* REQUIRED WORK *
Copy each line of the entries that includes the word "Malignant".

* RECORDS SUPPLIED *
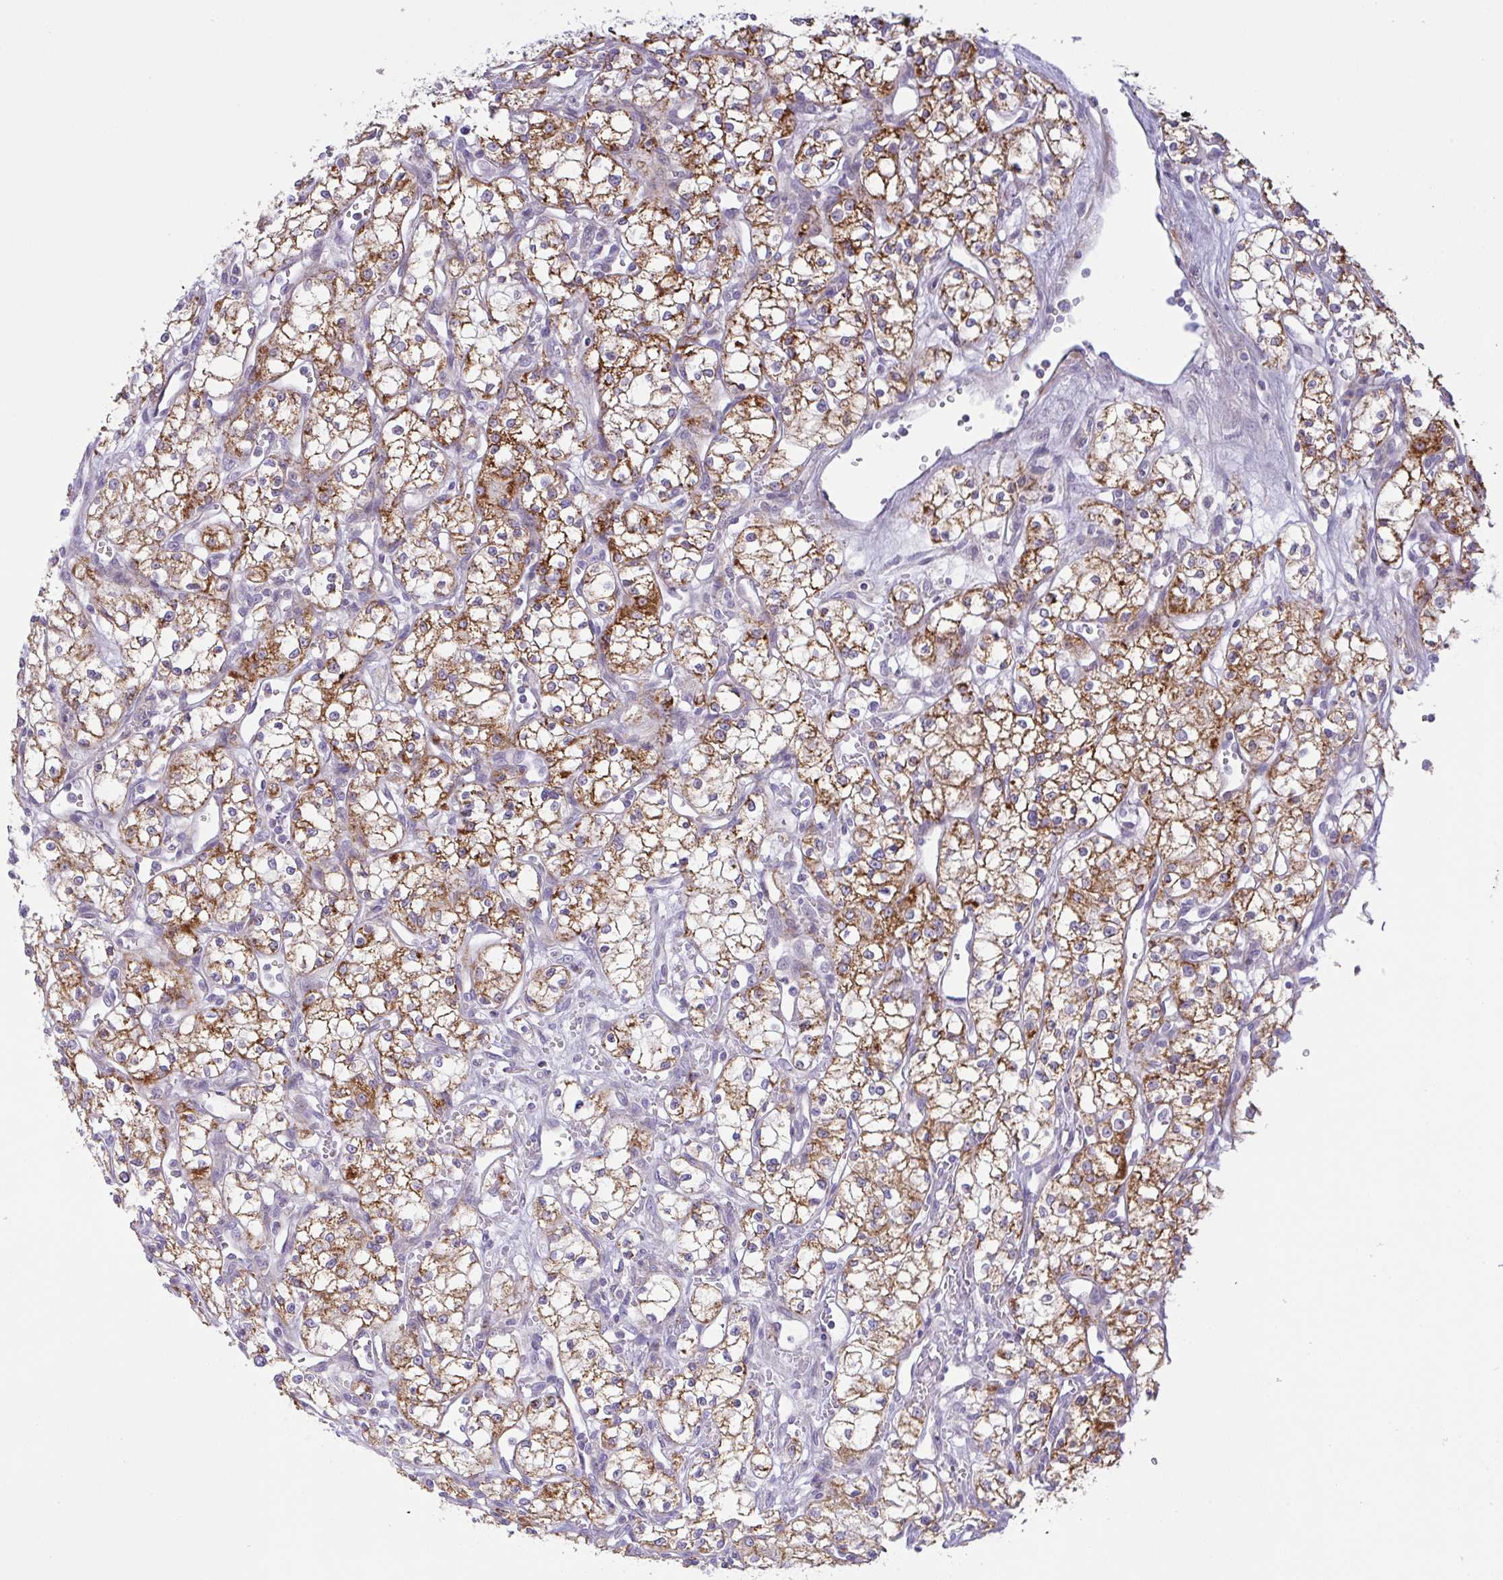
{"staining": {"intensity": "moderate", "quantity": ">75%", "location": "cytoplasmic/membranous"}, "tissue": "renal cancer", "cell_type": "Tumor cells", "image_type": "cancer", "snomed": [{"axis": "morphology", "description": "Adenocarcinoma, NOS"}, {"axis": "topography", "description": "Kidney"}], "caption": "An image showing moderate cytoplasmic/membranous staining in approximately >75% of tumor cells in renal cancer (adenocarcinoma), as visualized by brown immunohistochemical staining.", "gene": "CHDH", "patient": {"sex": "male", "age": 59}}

---

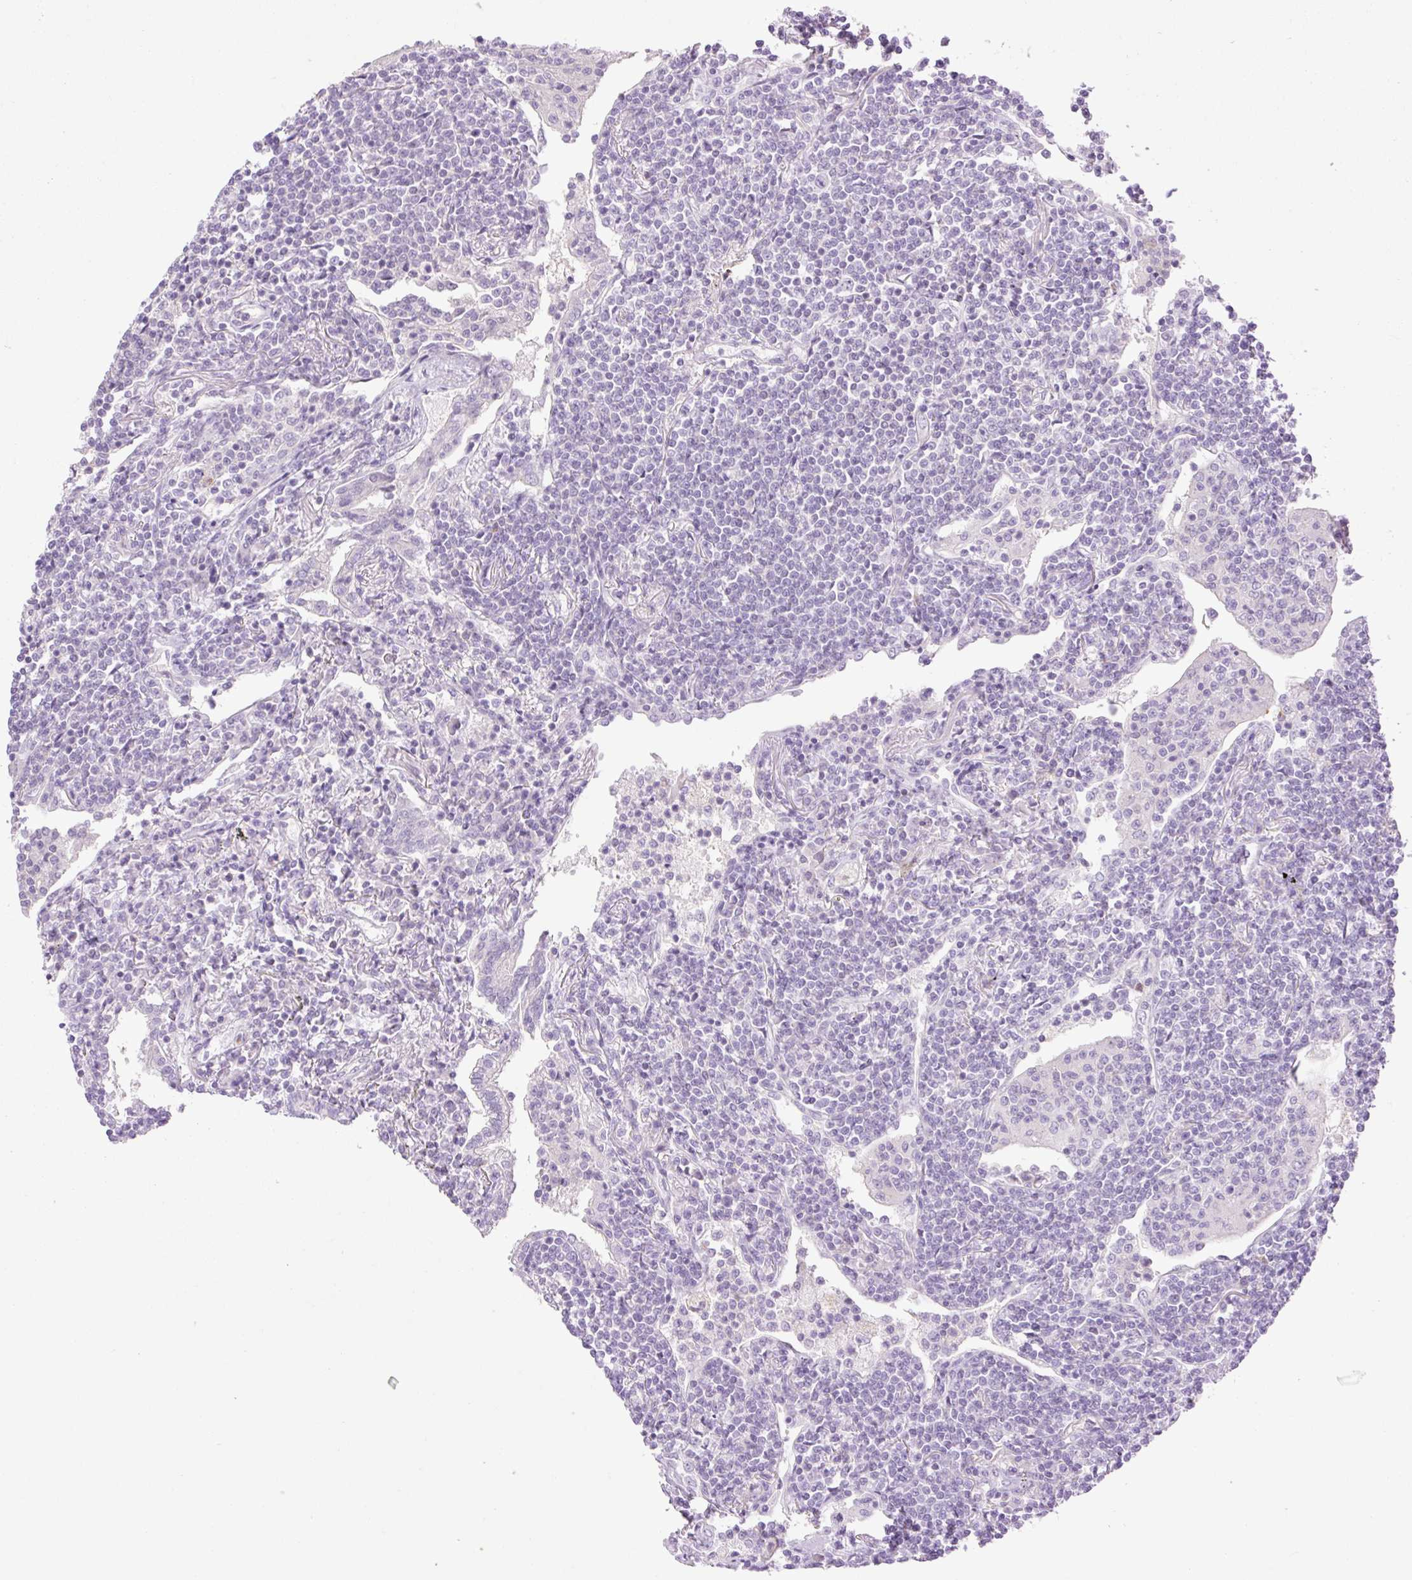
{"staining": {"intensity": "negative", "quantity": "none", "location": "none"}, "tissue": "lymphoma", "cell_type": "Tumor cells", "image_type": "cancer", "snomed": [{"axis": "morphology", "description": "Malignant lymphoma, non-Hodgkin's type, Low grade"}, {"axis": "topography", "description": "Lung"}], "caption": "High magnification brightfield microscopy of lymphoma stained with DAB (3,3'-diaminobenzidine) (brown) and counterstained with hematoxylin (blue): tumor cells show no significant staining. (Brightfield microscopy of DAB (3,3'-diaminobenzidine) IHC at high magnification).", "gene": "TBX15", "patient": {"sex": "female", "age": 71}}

--

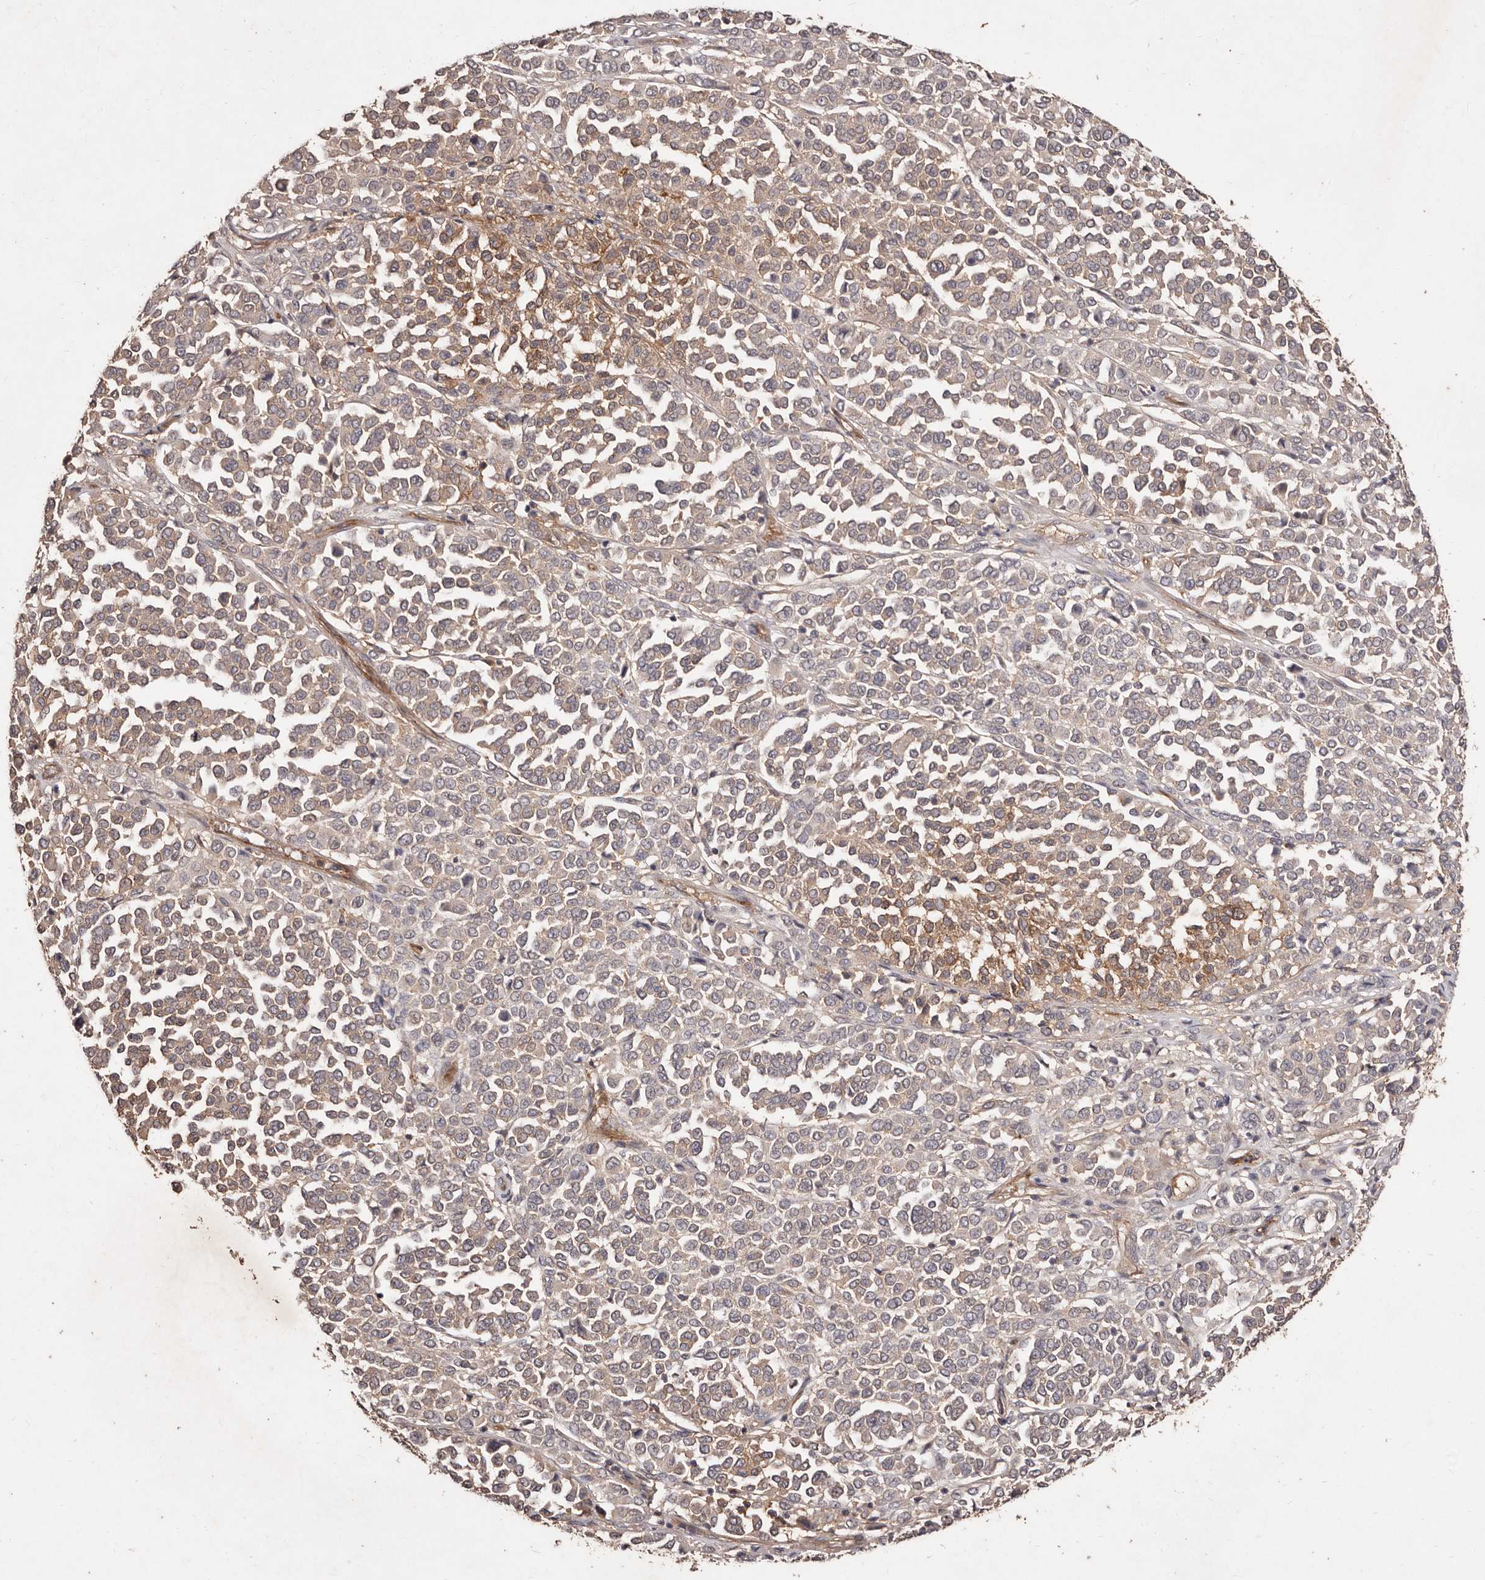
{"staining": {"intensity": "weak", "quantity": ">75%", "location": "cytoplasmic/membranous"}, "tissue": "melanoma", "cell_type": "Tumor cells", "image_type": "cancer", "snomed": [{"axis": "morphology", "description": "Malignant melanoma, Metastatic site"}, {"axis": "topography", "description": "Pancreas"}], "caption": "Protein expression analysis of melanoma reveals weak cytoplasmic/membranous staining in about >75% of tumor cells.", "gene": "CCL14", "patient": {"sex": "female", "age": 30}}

* TASK OUTPUT *
{"staining": {"intensity": "negative", "quantity": "none", "location": "none"}, "tissue": "lymphoma", "cell_type": "Tumor cells", "image_type": "cancer", "snomed": [{"axis": "morphology", "description": "Malignant lymphoma, non-Hodgkin's type, Low grade"}, {"axis": "topography", "description": "Lung"}], "caption": "High magnification brightfield microscopy of lymphoma stained with DAB (3,3'-diaminobenzidine) (brown) and counterstained with hematoxylin (blue): tumor cells show no significant staining. (Brightfield microscopy of DAB (3,3'-diaminobenzidine) IHC at high magnification).", "gene": "TBX15", "patient": {"sex": "female", "age": 71}}
{"staining": {"intensity": "weak", "quantity": ">75%", "location": "cytoplasmic/membranous"}, "tissue": "melanoma", "cell_type": "Tumor cells", "image_type": "cancer", "snomed": [{"axis": "morphology", "description": "Malignant melanoma, Metastatic site"}, {"axis": "topography", "description": "Pancreas"}], "caption": "Protein expression analysis of melanoma reveals weak cytoplasmic/membranous staining in about >75% of tumor cells.", "gene": "CCL14", "patient": {"sex": "female", "age": 30}}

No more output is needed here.